# Hello!



## Seahawk Guy (Feb 27, 2007)

Just wanted to introduce myself. I just stumbled across this awesome forum, so I figured I Should join. In looking at some of the posts, I see a lot of really awesome information, and some really great exchanges of ideas! I look forward to contributing. Talk to you soon!


----------



## ArmorOfGod (Feb 27, 2007)

Welcome to the group.

AoG


----------



## arnisador (Feb 27, 2007)

Welcome! What art (if any) do you study?


----------



## Brian R. VanCise (Feb 27, 2007)

Welcome to MartialTalk!


----------



## terryl965 (Feb 27, 2007)

Welcome and happy posting can you give us some background on your training.


----------



## kidswarrior (Feb 27, 2007)

Welcome to MT! Glad you liked what you saw.


----------



## Tames D (Feb 27, 2007)

Welcome.


----------



## MJS (Feb 27, 2007)

Welcome to Martial Talk! 

Mike


----------



## matt.m (Feb 27, 2007)

welcome


----------



## Seahawk Guy (Feb 28, 2007)

Wow, thanks for the really great welcome! I have been training in Tae Kwon Do and Modern Arnis for just shy of 20 years.


----------



## Drac (Feb 28, 2007)

Greetings and Welcome to MT...


----------



## stickarts (Feb 28, 2007)

Welcome to MT!


----------



## fnorfurfoot (Feb 28, 2007)

Welcome to the site.


----------



## 14 Kempo (Feb 28, 2007)

Hello Seahawk Guy, welcome to MT and enjoy!


----------



## The Kidd (Feb 28, 2007)

Welcome and have fun!


----------



## Kacey (Feb 28, 2007)

Welcome, and happy posting!  :wavey:


----------



## Jade Tigress (Feb 28, 2007)

Welcome to Martial Talk!


----------



## Shaderon (Feb 28, 2007)

Welcome!   Another TKD person!  Eventually we'll take over the world!!  *cough cough* or not.. heehee


----------



## IcemanSK (Mar 2, 2007)

Welcome to MT! I take it you're a Seahawks fan


----------



## shesulsa (Mar 2, 2007)

Greetings and welcome from Southwest Washington


----------



## Seahawk Guy (Mar 2, 2007)

Hi Iceman, how did you guess that I am a Seahawk fan?

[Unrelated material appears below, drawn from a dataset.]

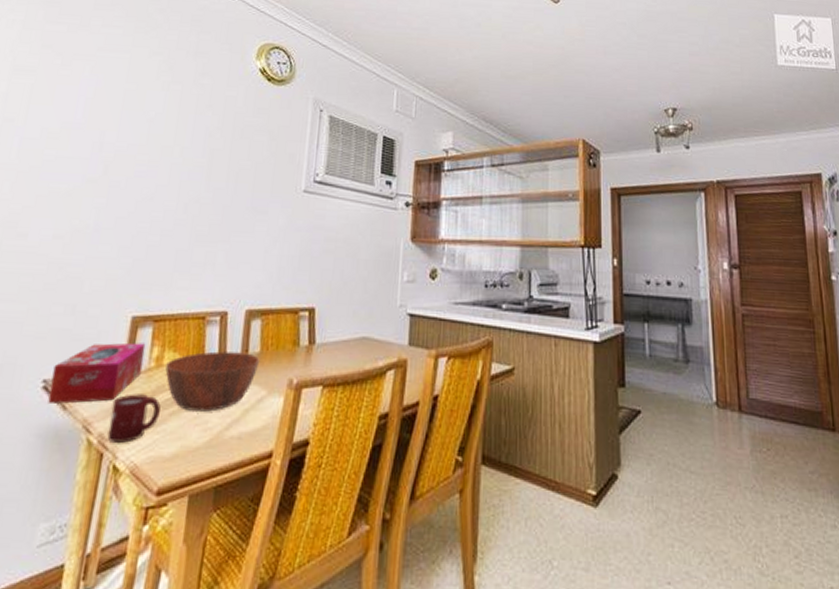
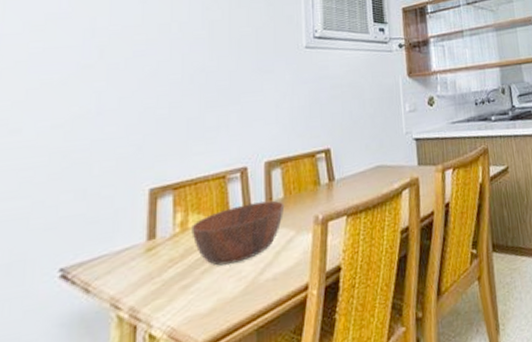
tissue box: present [48,342,146,405] -> none [68,212,168,292]
cup: present [107,394,161,444] -> none [139,259,191,313]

Yeah, I have been a season ticket holder for about 10 years. God, I hate the offseason!


----------



## JBrainard (Mar 2, 2007)

Ave. I look forward to your contributions to our forum. Enjoy


----------



## kenpotroop (Mar 2, 2007)

Welcome seahawk guy, are you in Washington?


----------



## Seahawk Guy (Mar 2, 2007)

Thanks, Kenpotroop. Yes, I am in the Seattle area (Eastside).


----------



## Blindside (Mar 2, 2007)

Do you study with Mr. Hufana?

(its like 20 questions! )


----------



## Seahawk Guy (Mar 2, 2007)

No, blindside, but I have meet him on several occasions. It has been a while since I have seen him. The last time was at one of the Professors seminars that he had at his school. He seems to be a very good instructor and martial artist, as well as a genuine nice guy.


----------



## bluemtn (Mar 2, 2007)

Welcome and happy posting!


----------



## Jonathan Randall (Mar 7, 2007)

*Welcome to Martial Talk!*


----------